Input for this task section start
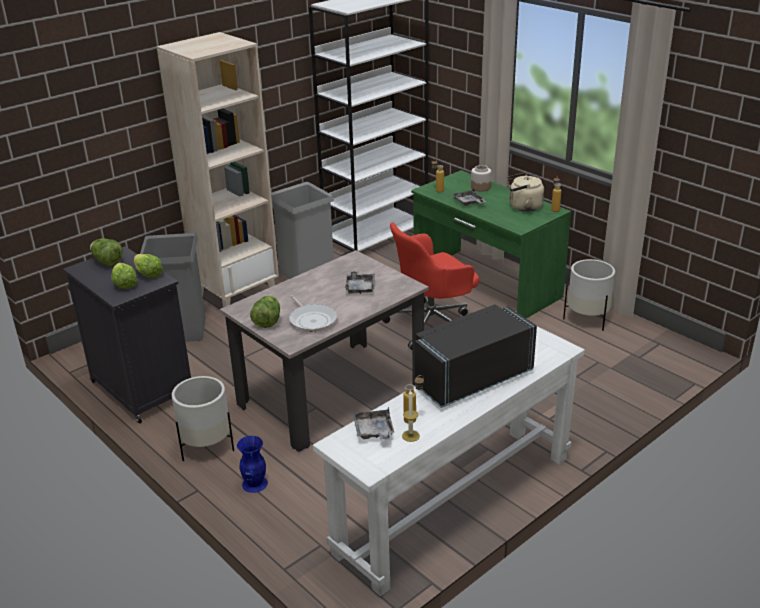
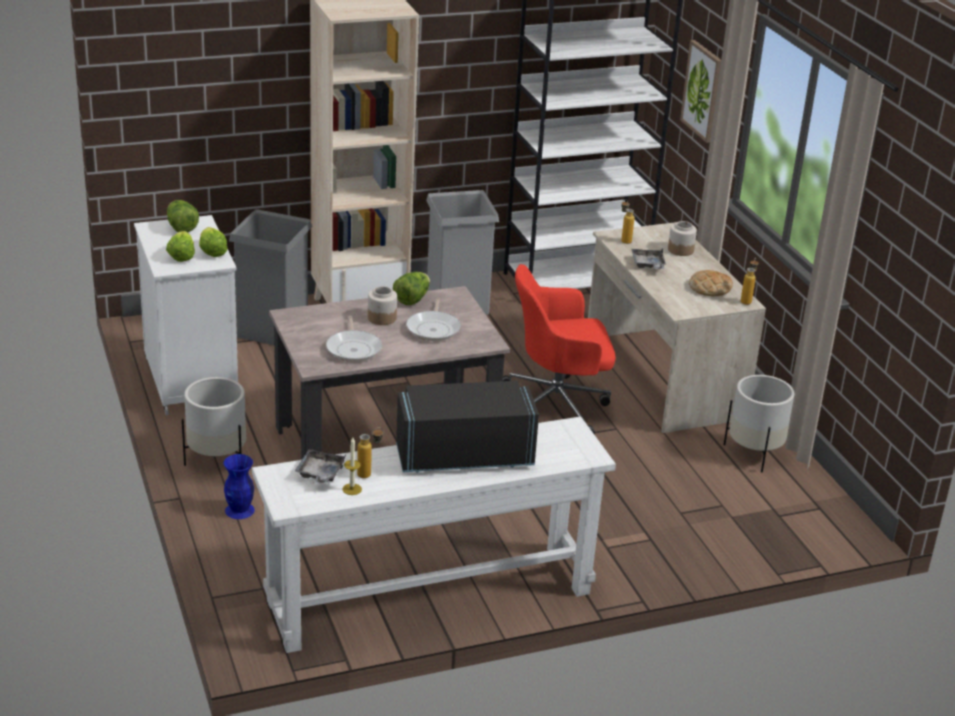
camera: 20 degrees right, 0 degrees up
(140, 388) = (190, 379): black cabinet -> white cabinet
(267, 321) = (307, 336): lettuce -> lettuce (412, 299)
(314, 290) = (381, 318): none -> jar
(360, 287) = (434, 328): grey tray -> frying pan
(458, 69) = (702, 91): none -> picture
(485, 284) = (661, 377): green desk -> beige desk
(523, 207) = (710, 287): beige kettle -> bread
Input for this task section end
Input for this task section start
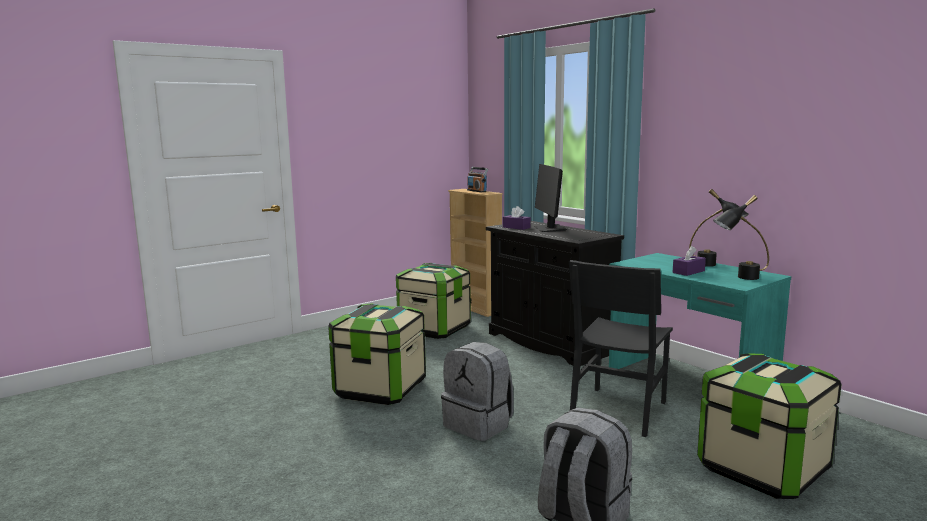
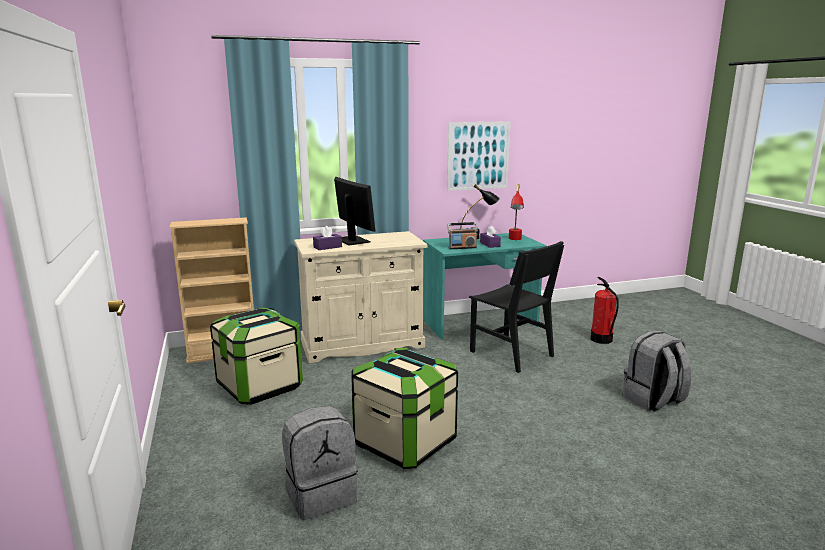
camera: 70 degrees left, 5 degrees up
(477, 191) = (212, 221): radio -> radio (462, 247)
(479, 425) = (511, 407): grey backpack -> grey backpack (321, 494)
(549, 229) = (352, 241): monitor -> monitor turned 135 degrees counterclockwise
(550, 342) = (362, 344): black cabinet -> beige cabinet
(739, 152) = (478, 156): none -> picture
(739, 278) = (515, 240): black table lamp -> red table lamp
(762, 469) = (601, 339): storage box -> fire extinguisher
Input for this task section end
### The problem
From the data above, copy every line where "picture" appears.

### Your response
(458, 69) = (702, 91): none -> picture
(739, 152) = (478, 156): none -> picture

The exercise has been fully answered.